Saturday, October 30, 2010

Microarray Analysis

microarray analysis

Microarray analysis is a new thing I leared in this class. And I went to several seminar about chip-chip analysis, it's another topic of bioinformatics besides gene prediction. I will skip the part of microarray process and only talk about analysis part.

1. The goal of microarray analysis is to compare two genelists, in these two genelists, which genes are upregulated? which are downregulated? We cannot say the genelist contains more gene A is upregulated by gene A, since it has a lot of bias. We need to use statistical method to find upregulated genes with statistical significant.

 2. Software for microarray analysis. In the project of this class, we used BRB array tool to do microarray analysis. BRB array tool is an add-in of microsoft office. But be careful, from my experience, office 2003 is the best on to add this add-in, office 2007 may have crash. :( For the BRB array tool, we need to import the data, and filt, normalize them. Then add the tag for each array, (depending how you want to compare them), then run the comparison. It will generate a list of significant different genes, and heat maps, and cluster trees if you selected. It's convenient, however, I think if we want to know the whole process and algorithm, it will take us a lot of time. I borrowed a book from library, "Beginner for microarray", since I want to know the process of analysis. I just read small part of it, it really has a lot of things.

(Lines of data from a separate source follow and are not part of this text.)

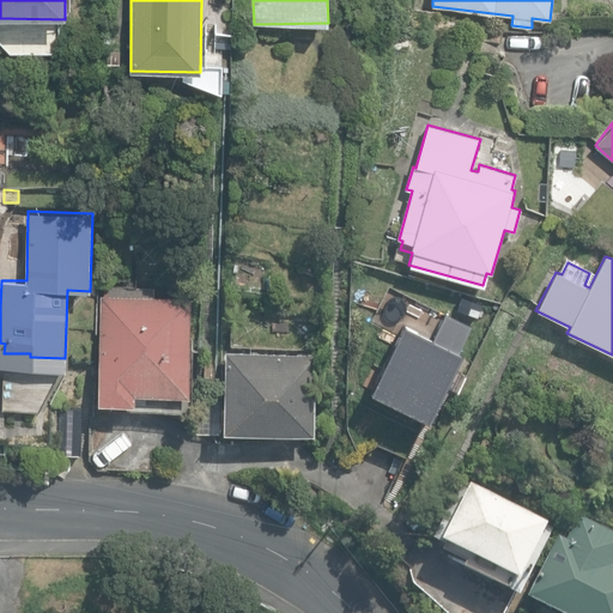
[(97,402),(134,404),(134,393),(188,395),(190,298),(153,297),(153,287),(104,286),(104,296),(101,296),(97,402)]
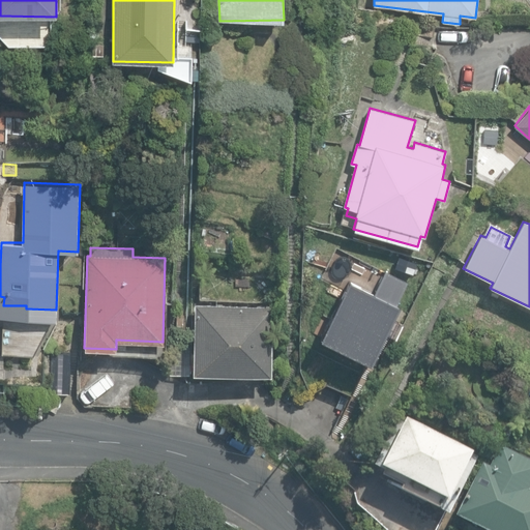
[(349,278),(319,334),(366,359),(398,303),(349,278)]
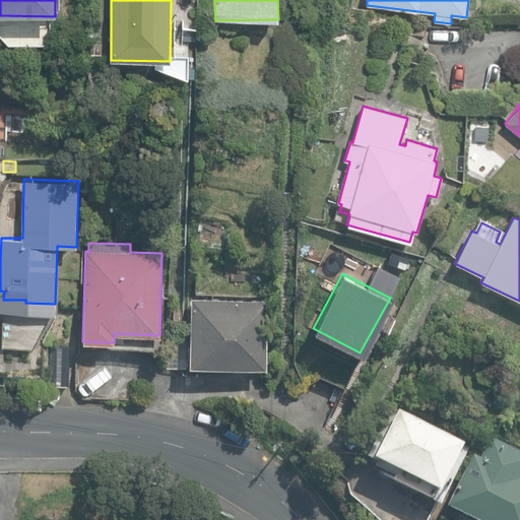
[(189,365),(265,368),(268,300),(191,297),(189,365)]
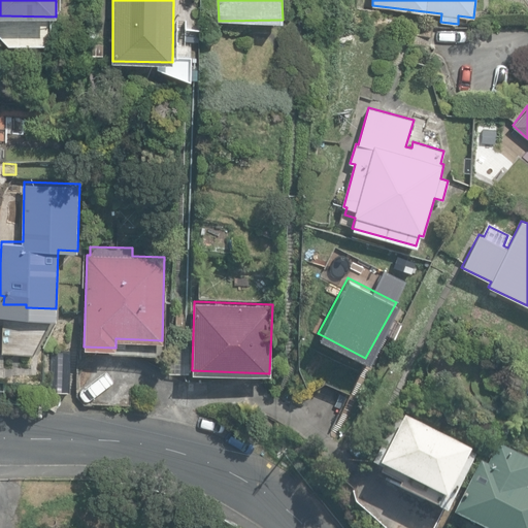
[(171,372),(189,373),(191,345),(184,345),(185,337),(173,336),(171,372)]
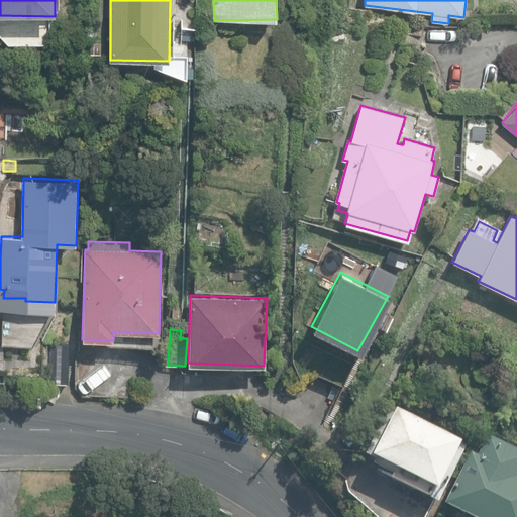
[(52,383),(68,384),(69,347),(53,347),(52,383)]
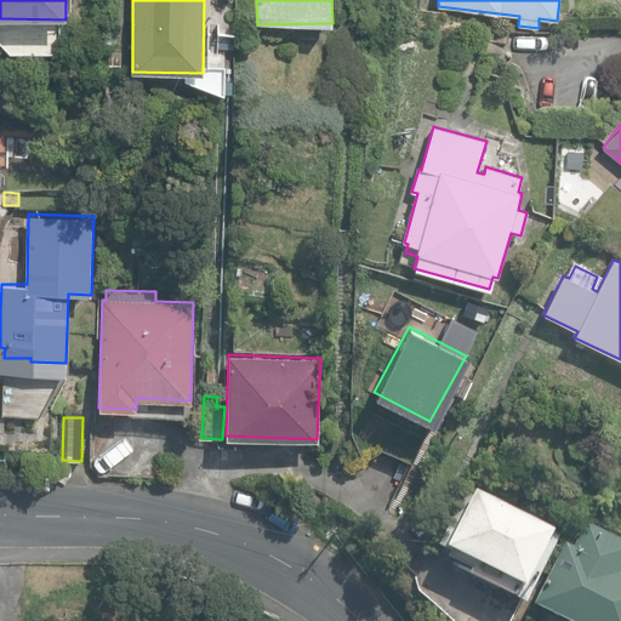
[(471,579),(524,605),(559,537),(468,489),(437,550),(451,557),(449,562),(473,574),(471,579)]
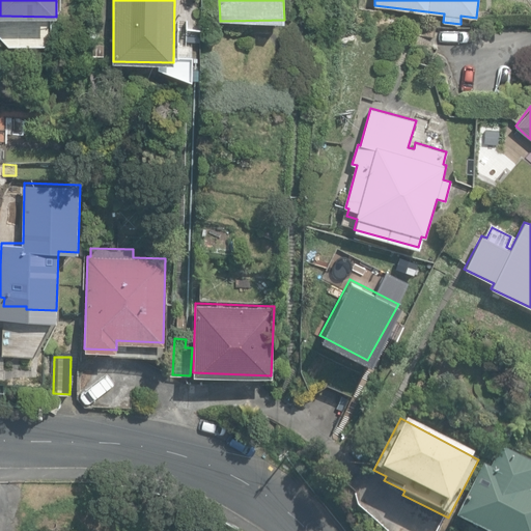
[(455,519),(479,530),(530,530),(530,490),(528,488),(530,482),(530,466),(503,452),(494,470),(483,465),(455,519)]
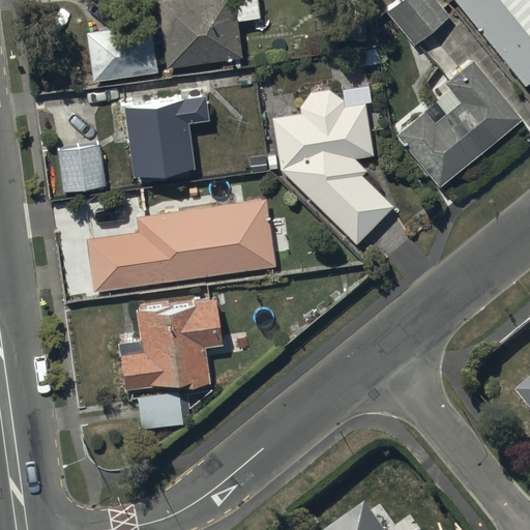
[(155,0),(165,65),(240,55),(235,19),(258,16),(255,0),(155,0)]
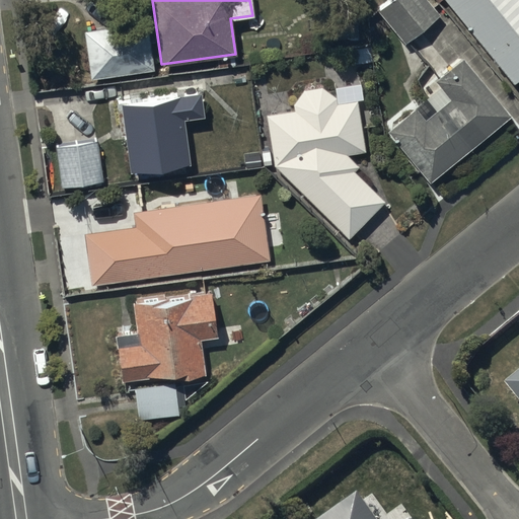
[(439,14),(427,0),(386,0),(376,8),(403,43),(439,14)]
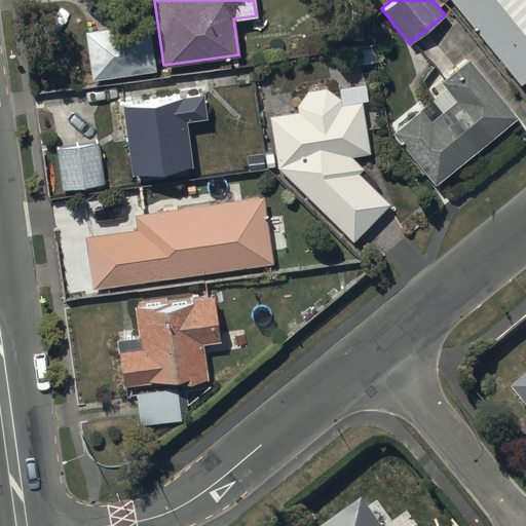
[(525,0),(450,0),(520,83),(525,78),(525,0)]
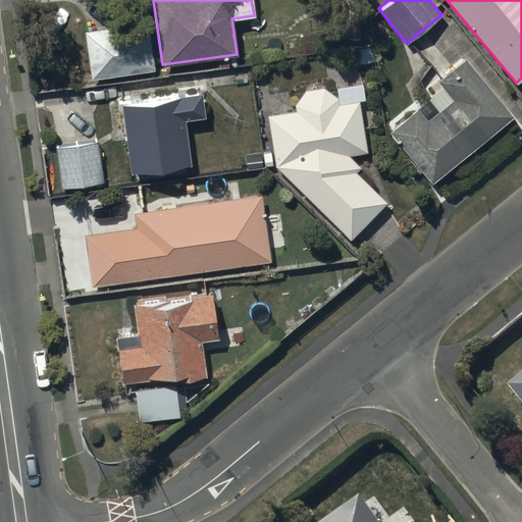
[(147,23),(85,33),(91,81),(154,71),(147,23)]
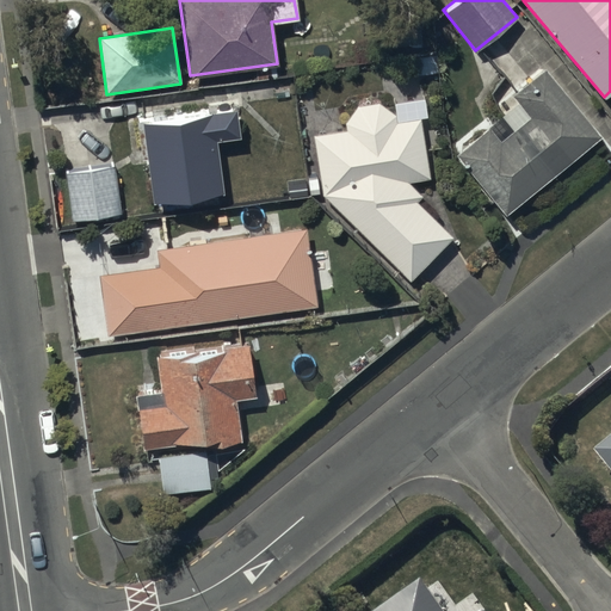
[(505,214),(600,134),(544,68),(511,96),(529,116),(499,141),(487,127),(455,154),(505,214)]
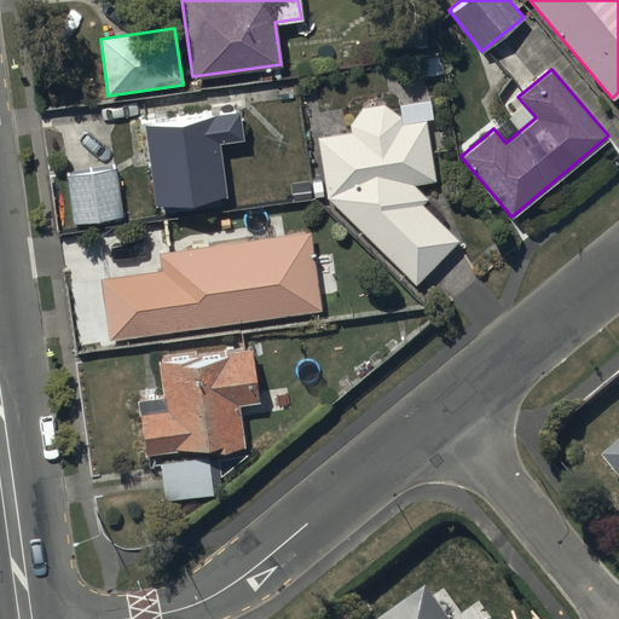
[(350,131),(317,136),(322,177),(312,178),(314,196),(324,195),(415,283),(457,241),(420,203),(427,197),(412,183),(434,179),(424,120),(400,123),(399,117),(385,103),(360,105),(348,122),(350,131)]
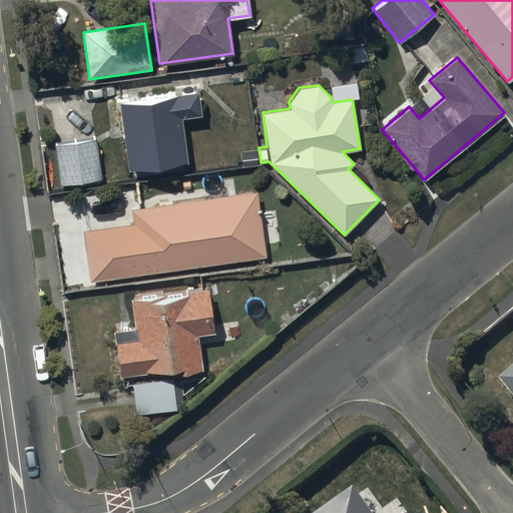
[(195,88),(114,98),(118,132),(122,132),(127,169),(187,161),(181,116),(199,114),(195,88)]
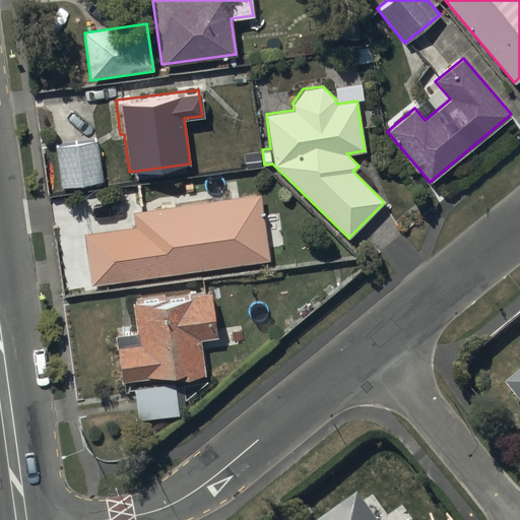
[(98,140),(56,145),(60,187),(102,182),(98,140)]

3. Principal components analysis and microarray data. This part is the hardest part, since it need a lot of linear algebra and statistics. I checked several reference, and the following is my understanding of PCA. In gene expression arrays we often have many genes being co-expressed in response to the same biological phenomenon, there are large number of measurements, and the measurements are correlated. The principal component analysis is a method for reducing the dimensionality when one has correlated measurements. It makes linear combinations of a group of variables in such a way that the linear combinations represent the data well.
The idea of PCA is,  let X_1, ..., X_p be a set of real valued random variables, define a vector a=(a_1, a_2, ..., a_p)^T and seek a derived variable Z=a_1X_1+a_2X_2+...+a_pX_p such that var(Z) is maximized under the constraint ||a||=1. Then the derived variable Z attempts to capture the common variation in the variables X_i. Usually the single variable Z is not enough to represent the original variables X_1, ..., X_p, in that case we find a second derived variable, uncorrelated with the first, with the largest variance, and so on.
More formally, the task is to find uncorrelated variables Z_k such that Z_k=a_1kX_1+a_2kX_2+...+a_pkX_p and var(Z_k) is maximized under the constraint ||a_k||=1.

4. Sample PCA: Let us represent an expression array by x_ij, where i indexes one of the p genes and j indexes one of the n samples. The largest sample principal component z_1j is defined to be the linear combination z_1j=sum(a_i1, x_ij), ||a_1||=1, that has the largest sample variance.  To calculate the PCA, we only need to calculate the eigenvectors of covariance matrix. And, these eigenvectors are called eigenarrays, z_kj are called eigengenes.


After I read this, I feel I am more clear about what is PCA and it application for microarray analysis.